The weapon was “less lethal,” as described by police. It could fire “projectiles” — bean-bag rounds or pepper capsules — at speeds more than double what people drive along the interstate. A shot to the leg can be debilitating; fired higher, it can be deadly.
A football field or so away from the officers, blood dripped from the back of a white man’s head, soaking his shirt. He was a former Marine, he said, and he’d been hit.
As has often been the case in Tampa Bay over the last week, it was unclear exactly what touched off this burst of violence last weekend. About 10 minutes before, protesters had thrown at least one bottle and kicked an unmarked police vehicle, then settled into a line, mostly on the sidewalk, shouting for justice and cursing law enforcement. A citywide curfew was already underway.
After the gunfire, demonstrators who had been driven away walked back, defiant and angry. When a group of officers approached later to offer medical assistance for the bleeding man, one had a black and orange gun slung over his shoulder.
“You get away!” a woman yelled. “You just shot him with that!”
Tampa Police Chief Brian Dugan said his officers have tried to avoid using riot gear at every march but need to respond when people throw bottles or rocks.
“We now know that these crowds are anti-police, and they’re willing to hurt the cops,” he said. “Things turn very quickly.”
These scenes have played out all over after police in Minneapolis killed a black man named George Floyd late last month. Law enforcement officers nationwide have used tear gas, pepper spray, flash grenades, rubber bullets and bean-bag rounds to control protests they say have devolved into riots.

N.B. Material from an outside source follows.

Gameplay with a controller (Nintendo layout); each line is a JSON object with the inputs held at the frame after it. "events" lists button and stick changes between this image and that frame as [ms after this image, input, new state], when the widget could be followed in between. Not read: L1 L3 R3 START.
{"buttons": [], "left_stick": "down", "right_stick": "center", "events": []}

Many protesters say the police are responding to complaints about excessive force by using more force.
Guidelines in Tampa Bay urge de-escalating and only turning to weapons as a last resort, an approach supported by decades of research that shows how aggressive policing can inflame conflict. Multiple demonstrations here have nevertheless ended abruptly in loud, chaotic moments in the dark.
Pinellas Sheriff Bob Gualtieri said some protesters simply hate law enforcement and have thrown fireworks and ground-up glass, leaving officers with no choice.
“How does it end?” he said. “We’re going to keep pushing back on it and trying to get them to comply.”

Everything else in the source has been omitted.